Method: SAH was induced by injection of 50 µl freshly-drawn blood into the cisterna magna. Relative cerebellar and cerebral regional cerebral blood flow (rCBF) was evaluated by laser-doppler flowmetry before and after induction of SAH and at the time point before mice were killed for further analysis. Telemetric electrocorticograms (ECoG) from the S1 cortex recorded by implanted transmitters were continuously collected and were used to calculate absolute and relative power of frequency bands.
Results: Totally, 59 mice were subjected to experimental SAH (50 native mice backcrossed 4x in C57Bl/6, leaving behind some 129SvJ-background and 9 Cav2.3-deficient mice).
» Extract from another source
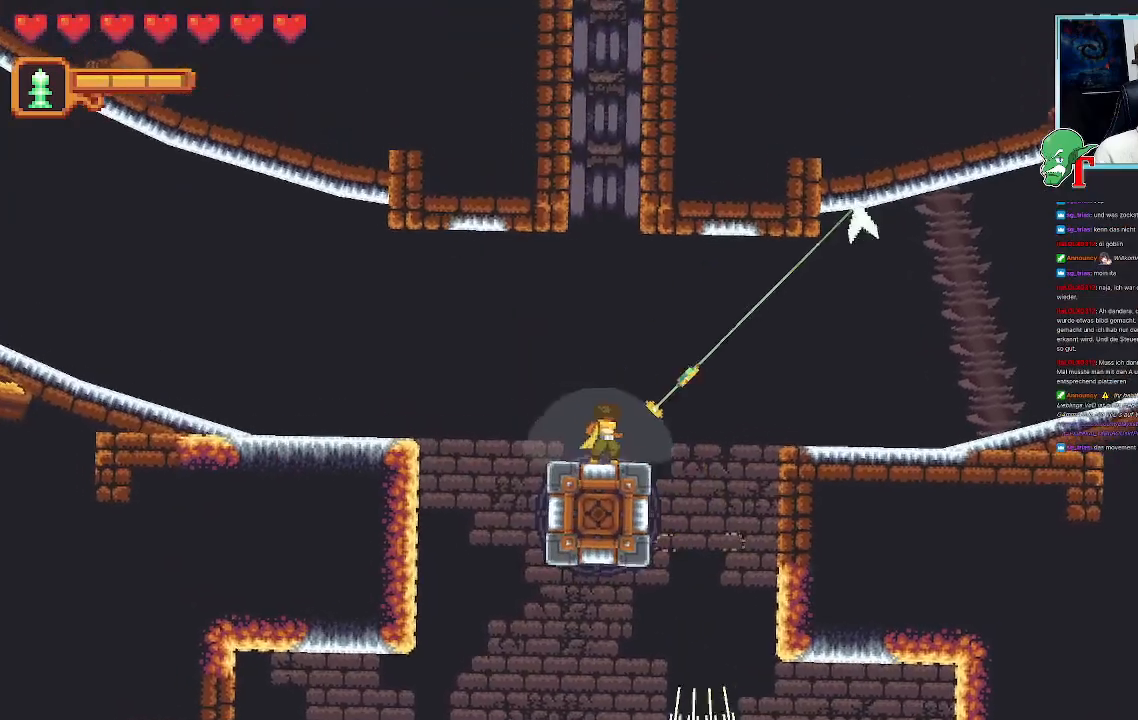
{"buttons": [], "left_stick": "down-right", "right_stick": "center", "events": [[353, "left_stick", "down-right"]]}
Totally, 9 mice died following SAH induction (mortality rate: 15.2%; 14% of the Cav2.3 +/+ and 22.2% of the Cav2.3 -/-). One mouse died one hour after SAH induction and 8/9 mice immediately after SAH induction. For the mice died within the first minutes, SAH induction immediately leads to complete cessation cerebral perfusion and total ECoG power. This pattern was also observed in mice that survived SAH induction, however in contrast to mice died, rCBF recovered within 5 minutes and subsequently cortical signaling within 10 minutes.
Conclusions: In the murine SAH-injection model, EBI with initial complete rCBF reduction and disruption of cortical signaling is the major component contributing to SAH-related mortality. Further studies may further evaluate this very early phase following SAH to investigate why rCBF does recover in some animals but not in all. However, this ultra-early phase following SAH is rarely accessible for a directed therapeutic approach.